Tout comme le modèle de canapé Edward, il incarne la modernité plus récente du design modulable, comme souvent dans le catalogue de cette marque portugaise. De même, le tissu, par sa qualité et la variété de nuances qu’il autorise, n’est jamais considéré comme un détail « décoratif ».
Parce qu’ici la nouvelle équipe du design, dirigée depuis deux ans par les jeunes designers industriels Hélder Costa et José Almeida, travaille main dans la main avec les artisans pour que particuliers et architectes puissent choisir un modèle de mobilier comme un thème à personnaliser.

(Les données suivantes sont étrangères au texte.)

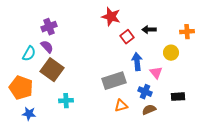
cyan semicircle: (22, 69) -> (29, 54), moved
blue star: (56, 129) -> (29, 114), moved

Domkapa prend ainsi à bras le corps la question du sur-mesure. Un certain classicisme, mais bien fait, de bon ton et sans ennui. — G.-C.A.
10 – Wewood, l’ébénisterie remise au goût du jour
Installée dans le nord du pays, berceau des marques portugaises de l’ameublement, la petite menuiserie familiale est née en 1964. Devenue en 2012 Wewood – Portuguese Joinery, la marque, positionnée sur un secteur haut de gamme, développe ses savoir-faire ancestraux autour du bois.
Avec la complicité de designers internationaux et portugais (Pierre Dubourg, Leonhard Pfeifer, Christian Haas, Gonçalo Campos…), elle édite du mobilier fabriqué en petites séries, au design intemporel mettant en valeur la qualité de l’artisanat portugais. Et, par intemporel, on peut aussi entendre tout à fait contemporain, à l’image du meuble TV Radio, une solution astucieuse au style a priori rétro, mais dont les portes coulissantes perforées cachent tout l’aménagement nécessaire pour les appareils multimédias actuels.
Si Wewood met l’accent sur les techniques de menuiserie anciennes (voir le sculptural buffet Scarpa en bois massif), c’est pour mieux démontrer combien elles peuvent s’accorder avec une esthétique séduisante et non passéiste.
L’entreprise conjugue modernité et tradition (et l’expression, galvaudée, reprend ici tout son sens) en valorisant la quintessence de l’ébénisterie. En témoigne cette pièce exceptionnelle, Contador, un buffet à tiroirs réalisé pour les 10 ans de la marque. — A.S.